▶ _Assignment A_:
Repeat, word for word, the lines in the records that start at the line containing "Locate an element on the screen. This" and end after the line containing "Can you confirm if white".

▶ _Document passage_:
Why are some systems easy to update after a decade, while others are hard to understand after a year or two? And why are some companies drowning in bugs and need a month to complete a change that takes days in other companies?

Some of the root causes may be organizational, but technical choices also make a big difference.

After seeing plenty of projects on either end of the spectrum, here are the biggest differences between codebases that age well and the ones that don't.

1. Have less stuff to maintain

The most maintainable systems I've seen had architects that pushed for:

  • Fewer features by being choosy about which features to implement
  • Fewer technologies rather than more - e.g. avoiding polyglot microservices
  • Sticking to the same patterns over time, even if they're imperfect (but good enough)
  • Fewer services, technologies, 3rd party components, etc
  • Fewer lines of code, relying more on third-party libraries and services
  • Cleaning up old unused parts
  • Fewer moving parts overall

Whatever is left would ideally be organized into groups of very similar-looking components so that whoever works on the system in five years would be able to understand it easily.

The reverse of this — a technology/feature/sub-system sprawl — is one of the scariest ways in which the system can become unmaintainable because it is difficult to reverse. This can happen when generations of programmers come through an organization, decide that the old way of building things is bad, introduce new technologies/patterns/systems without replacing the old ones, and then are replaced by the next generation. Or by multiple teams working in parallel, independently picking their favorite tech stacks. To a lesser degree, this can happen when less experienced teams keep adding new tech to the mix without thinking through the complexity that comes out.

Either way, the end result is a system that's hard to fully comprehend, easy to break, and probably has team members that can't or don't want to touch unfamiliar parts of the system.

2. Choose mature, popular technologies

If you want your codebase to be easy to update in five years, don't use a technology that will be dead in five years. Or one that will change so much that upgrading becomes impractical. Anything built on Angular 1, Silverlight, or early milestone Spring Boot versions would be very uncomfortable to work with today.

For this reason, I prefer to pick popular technologies that are already on v2 or v3 and have largely stabilized.

As of early 2020, this means:

  • React: Good. Popular, widely used, about six years old. Probably the best pick on the front end.
  • F#: Bad. Mature, but not widely used. Avoid unless you already have F# experts, or it's a solo side project.
  • Svelte: Bad. Popular, high satisfaction, but new; might not survive or might change a lot in the next few years.
  • C: Good. Will likely outlive all of us. Safe choice for its use cases.

There are a number of other, immediate advantages to picking popular, older technologies over newer or less popular ones:

  • More and better tools + libraries
  • Lots of Stackoverflow answers to frequent problems
  • Easy to find developers who can work with it

There are several variations on this theme; one of my coworkers calls himself "Service Pack 2 guy" (service pack 1 is too early for him). Choose boring technology is another popular essay that expands on this.

▶ _Input data_:
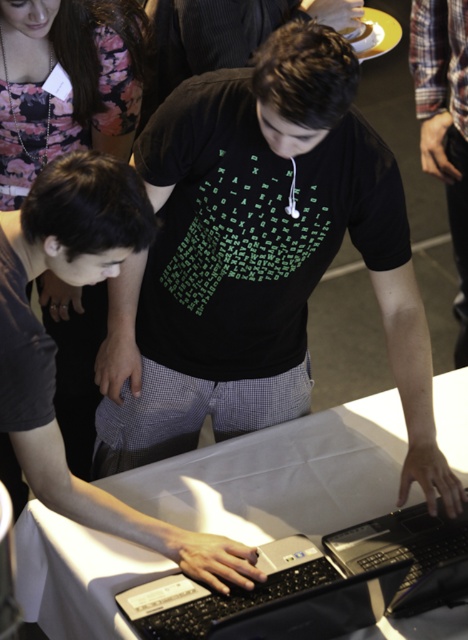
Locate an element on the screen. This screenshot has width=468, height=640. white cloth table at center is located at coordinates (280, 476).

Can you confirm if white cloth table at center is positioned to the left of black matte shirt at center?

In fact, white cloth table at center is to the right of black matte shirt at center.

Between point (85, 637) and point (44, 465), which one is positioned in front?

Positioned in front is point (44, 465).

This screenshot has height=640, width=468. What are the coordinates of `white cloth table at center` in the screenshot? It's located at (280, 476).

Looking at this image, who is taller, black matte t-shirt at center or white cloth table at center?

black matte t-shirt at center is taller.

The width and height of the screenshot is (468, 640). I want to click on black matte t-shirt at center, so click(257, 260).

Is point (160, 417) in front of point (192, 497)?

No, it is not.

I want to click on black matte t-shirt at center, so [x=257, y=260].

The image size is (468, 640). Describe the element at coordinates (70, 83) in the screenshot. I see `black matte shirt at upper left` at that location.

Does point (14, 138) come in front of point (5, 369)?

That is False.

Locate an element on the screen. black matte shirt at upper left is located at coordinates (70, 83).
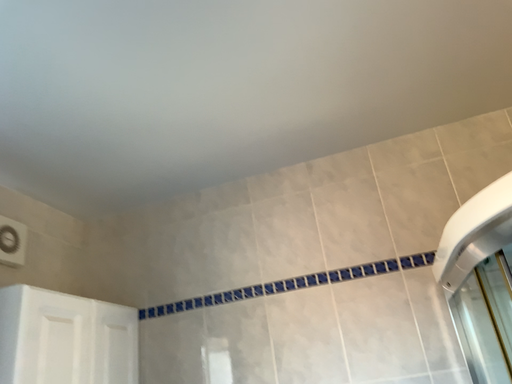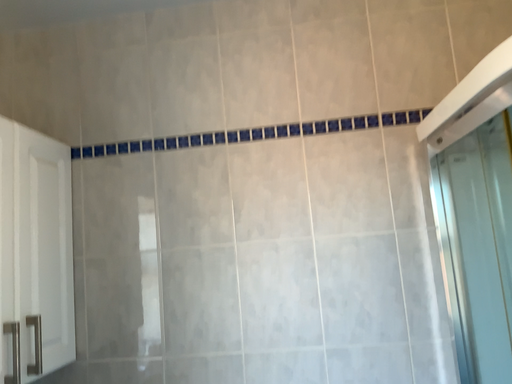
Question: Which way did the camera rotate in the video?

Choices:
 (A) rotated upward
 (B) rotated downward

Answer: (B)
--
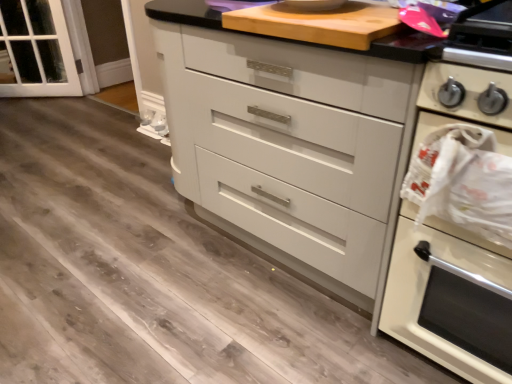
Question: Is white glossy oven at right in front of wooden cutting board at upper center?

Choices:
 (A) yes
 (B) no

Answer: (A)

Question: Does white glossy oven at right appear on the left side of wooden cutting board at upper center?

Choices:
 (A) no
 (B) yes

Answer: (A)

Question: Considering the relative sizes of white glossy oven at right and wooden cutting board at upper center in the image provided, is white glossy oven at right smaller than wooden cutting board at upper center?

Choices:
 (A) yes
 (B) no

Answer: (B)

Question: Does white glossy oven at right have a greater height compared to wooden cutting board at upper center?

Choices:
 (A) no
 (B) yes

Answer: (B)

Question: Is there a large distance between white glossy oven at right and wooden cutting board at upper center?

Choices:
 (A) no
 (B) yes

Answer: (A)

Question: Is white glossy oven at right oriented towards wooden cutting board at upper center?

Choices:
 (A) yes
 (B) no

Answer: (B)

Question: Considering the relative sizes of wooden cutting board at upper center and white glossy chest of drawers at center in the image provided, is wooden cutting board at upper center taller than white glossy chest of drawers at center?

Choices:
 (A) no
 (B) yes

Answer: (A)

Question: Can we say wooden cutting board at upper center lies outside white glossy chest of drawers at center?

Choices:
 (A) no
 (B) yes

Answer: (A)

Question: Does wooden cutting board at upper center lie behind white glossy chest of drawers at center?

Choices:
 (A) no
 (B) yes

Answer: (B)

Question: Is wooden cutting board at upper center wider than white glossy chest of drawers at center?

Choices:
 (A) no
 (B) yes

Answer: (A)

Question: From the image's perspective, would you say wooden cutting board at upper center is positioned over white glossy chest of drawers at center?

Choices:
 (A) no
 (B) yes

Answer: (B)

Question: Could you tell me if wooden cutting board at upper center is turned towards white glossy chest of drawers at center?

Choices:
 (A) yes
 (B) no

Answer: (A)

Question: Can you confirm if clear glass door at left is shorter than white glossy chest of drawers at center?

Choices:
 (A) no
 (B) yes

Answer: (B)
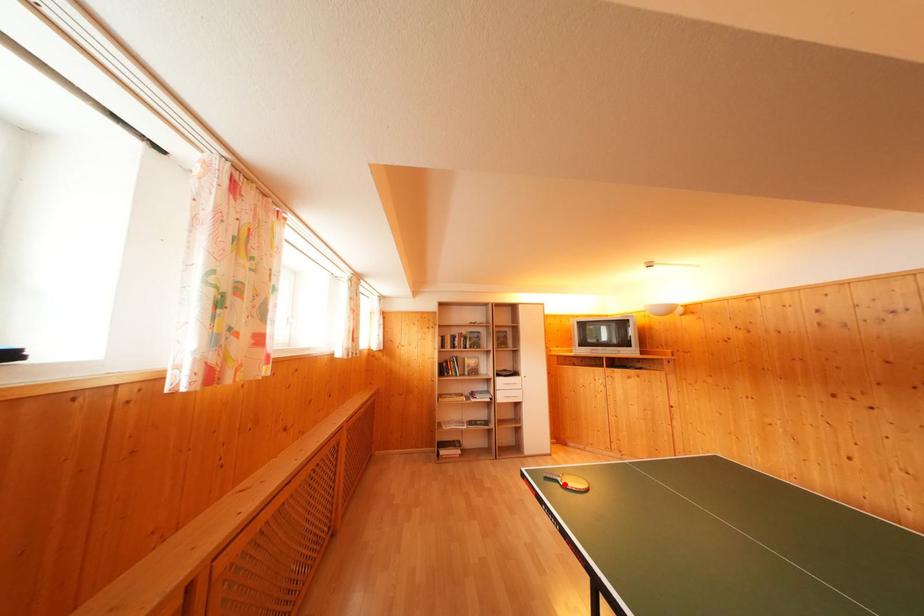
--
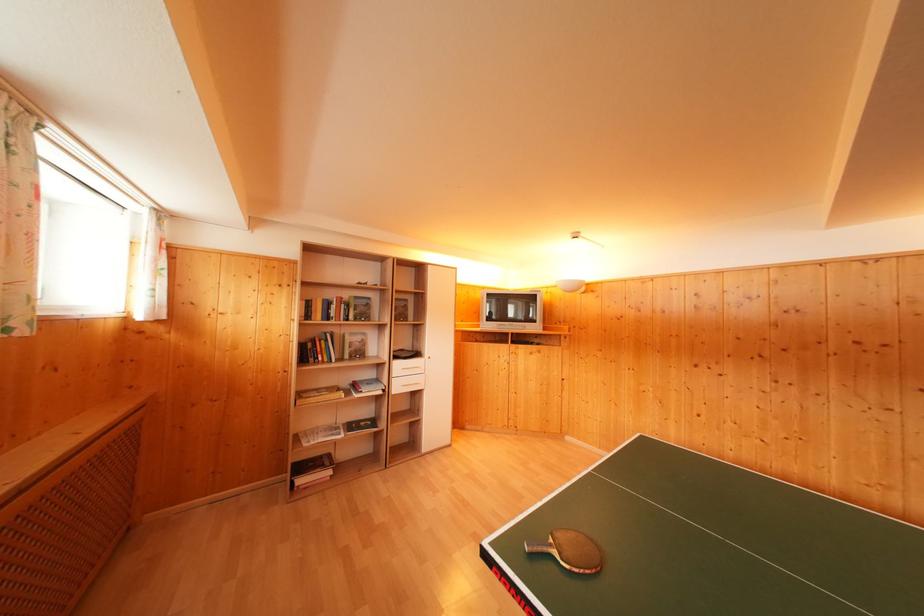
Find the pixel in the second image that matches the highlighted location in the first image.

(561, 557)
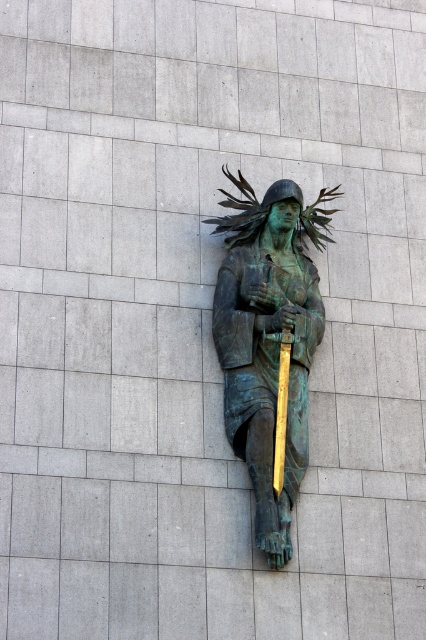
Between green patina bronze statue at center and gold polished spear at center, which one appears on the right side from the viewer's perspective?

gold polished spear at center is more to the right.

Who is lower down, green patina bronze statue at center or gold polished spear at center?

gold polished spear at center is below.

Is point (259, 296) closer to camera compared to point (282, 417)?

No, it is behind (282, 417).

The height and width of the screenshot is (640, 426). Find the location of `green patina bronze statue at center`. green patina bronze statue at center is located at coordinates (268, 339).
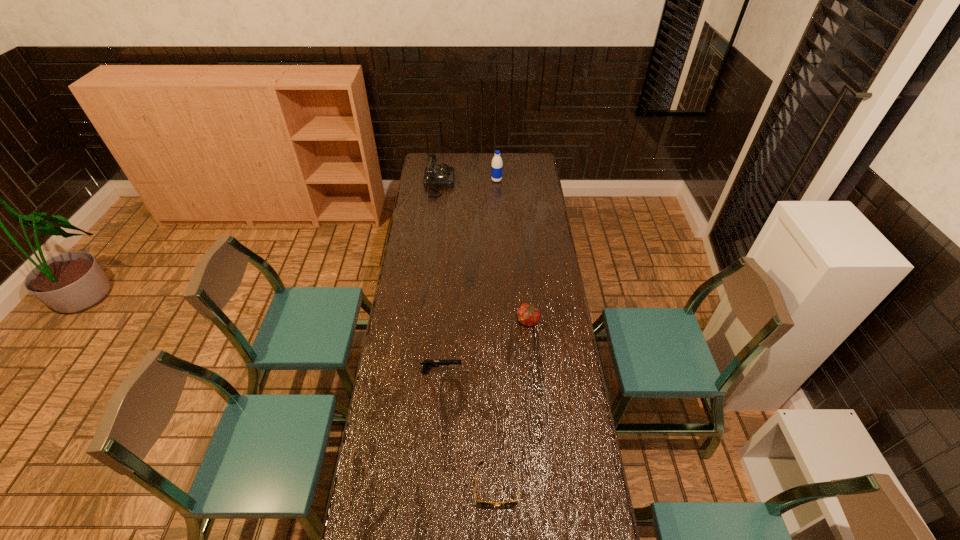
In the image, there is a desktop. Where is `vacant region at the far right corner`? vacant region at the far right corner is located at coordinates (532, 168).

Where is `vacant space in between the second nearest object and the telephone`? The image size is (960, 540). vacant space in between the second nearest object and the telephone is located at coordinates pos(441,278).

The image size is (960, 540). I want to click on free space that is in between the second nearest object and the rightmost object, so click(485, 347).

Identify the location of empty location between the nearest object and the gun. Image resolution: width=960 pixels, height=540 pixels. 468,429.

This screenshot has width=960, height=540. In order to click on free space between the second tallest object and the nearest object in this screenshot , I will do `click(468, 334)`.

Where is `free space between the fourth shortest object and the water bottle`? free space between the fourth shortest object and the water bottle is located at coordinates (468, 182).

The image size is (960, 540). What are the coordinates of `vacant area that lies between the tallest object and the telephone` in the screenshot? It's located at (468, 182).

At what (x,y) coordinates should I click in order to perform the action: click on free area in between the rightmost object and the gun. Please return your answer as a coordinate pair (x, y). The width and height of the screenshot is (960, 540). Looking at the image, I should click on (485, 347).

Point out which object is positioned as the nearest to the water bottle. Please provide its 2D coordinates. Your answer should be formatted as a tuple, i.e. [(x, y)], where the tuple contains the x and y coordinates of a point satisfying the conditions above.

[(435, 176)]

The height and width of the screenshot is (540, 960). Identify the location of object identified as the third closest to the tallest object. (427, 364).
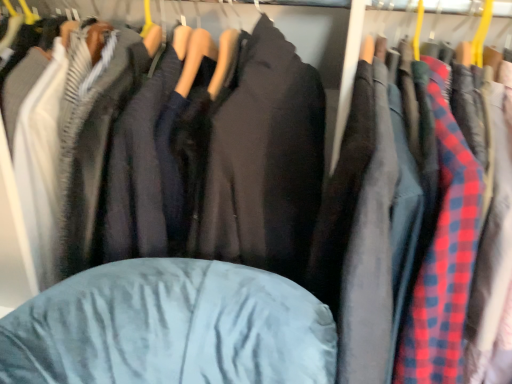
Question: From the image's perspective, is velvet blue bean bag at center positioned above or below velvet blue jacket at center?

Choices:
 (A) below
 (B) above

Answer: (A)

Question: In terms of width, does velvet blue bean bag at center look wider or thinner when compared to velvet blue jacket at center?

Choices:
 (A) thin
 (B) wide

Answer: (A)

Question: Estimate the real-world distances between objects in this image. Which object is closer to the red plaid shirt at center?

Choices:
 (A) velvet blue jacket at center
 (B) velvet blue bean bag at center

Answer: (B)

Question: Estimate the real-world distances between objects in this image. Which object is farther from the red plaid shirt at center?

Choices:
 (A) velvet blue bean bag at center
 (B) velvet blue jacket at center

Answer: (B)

▶ _Assignment B_:
Copy verbatim the part of the essay on maintainable codebases that begins at the words "Either way, the" and stops after "work with today.".

▶ _Written solution A_:
Locate an element on the screen. This screenshot has width=468, height=640. white cloth table at center is located at coordinates (280, 476).

Can you confirm if white cloth table at center is positioned to the left of black matte shirt at center?

▶ _Written solution B_:
Either way, the end result is a system that's hard to fully comprehend, easy to break, and probably has team members that can't or don't want to touch unfamiliar parts of the system.

2. Choose mature, popular technologies

If you want your codebase to be easy to update in five years, don't use a technology that will be dead in five years. Or one that will change so much that upgrading becomes impractical. Anything built on Angular 1, Silverlight, or early milestone Spring Boot versions would be very uncomfortable to work with today.